### What is required
Where a picture appears, leave it out, and transcribe all the lines below exactly.

───

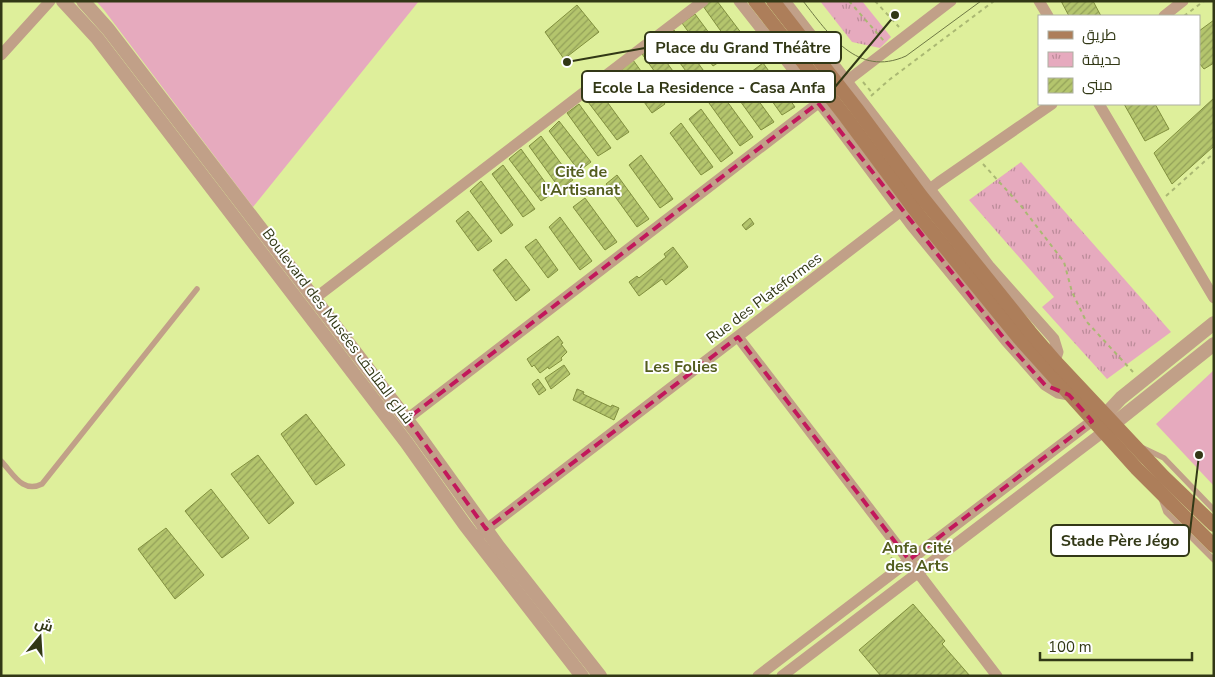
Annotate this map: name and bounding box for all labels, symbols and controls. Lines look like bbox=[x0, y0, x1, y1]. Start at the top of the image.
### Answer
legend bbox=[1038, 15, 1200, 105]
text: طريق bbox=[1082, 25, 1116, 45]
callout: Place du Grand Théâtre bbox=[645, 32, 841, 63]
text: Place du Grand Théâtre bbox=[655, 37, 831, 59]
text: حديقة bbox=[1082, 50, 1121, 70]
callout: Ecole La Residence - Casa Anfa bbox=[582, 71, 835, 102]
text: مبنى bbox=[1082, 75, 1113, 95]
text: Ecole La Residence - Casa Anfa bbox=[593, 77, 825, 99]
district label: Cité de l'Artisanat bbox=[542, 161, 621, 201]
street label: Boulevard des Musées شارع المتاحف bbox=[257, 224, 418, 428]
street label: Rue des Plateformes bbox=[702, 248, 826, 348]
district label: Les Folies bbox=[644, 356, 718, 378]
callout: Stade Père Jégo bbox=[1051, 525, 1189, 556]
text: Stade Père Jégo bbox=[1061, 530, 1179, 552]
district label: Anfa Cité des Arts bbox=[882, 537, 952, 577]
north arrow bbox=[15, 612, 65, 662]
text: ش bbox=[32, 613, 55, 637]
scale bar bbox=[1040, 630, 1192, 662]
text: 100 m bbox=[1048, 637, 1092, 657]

───

### Task output
Annotate this map: name and bounding box for all labels, symbols and controls. Lines look like bbox=[x0, y0, x1, y1]. Start at the top of the image.
### Answer
legend bbox=[1038, 15, 1200, 105]
text: طريق bbox=[1082, 25, 1116, 45]
callout: Place du Grand Théâtre bbox=[645, 32, 841, 63]
text: Place du Grand Théâtre bbox=[655, 37, 831, 59]
text: حديقة bbox=[1082, 50, 1121, 70]
callout: Ecole La Residence - Casa Anfa bbox=[582, 71, 835, 102]
text: مبنى bbox=[1082, 75, 1113, 95]
text: Ecole La Residence - Casa Anfa bbox=[593, 77, 825, 99]
district label: Cité de l'Artisanat bbox=[542, 161, 621, 201]
street label: Boulevard des Musées شارع المتاحف bbox=[257, 224, 418, 428]
street label: Rue des Plateformes bbox=[702, 248, 826, 348]
district label: Les Folies bbox=[644, 356, 718, 378]
callout: Stade Père Jégo bbox=[1051, 525, 1189, 556]
text: Stade Père Jégo bbox=[1061, 530, 1179, 552]
district label: Anfa Cité des Arts bbox=[882, 537, 952, 577]
north arrow bbox=[15, 612, 65, 662]
text: ش bbox=[32, 613, 55, 637]
scale bar bbox=[1040, 630, 1192, 662]
text: 100 m bbox=[1048, 637, 1092, 657]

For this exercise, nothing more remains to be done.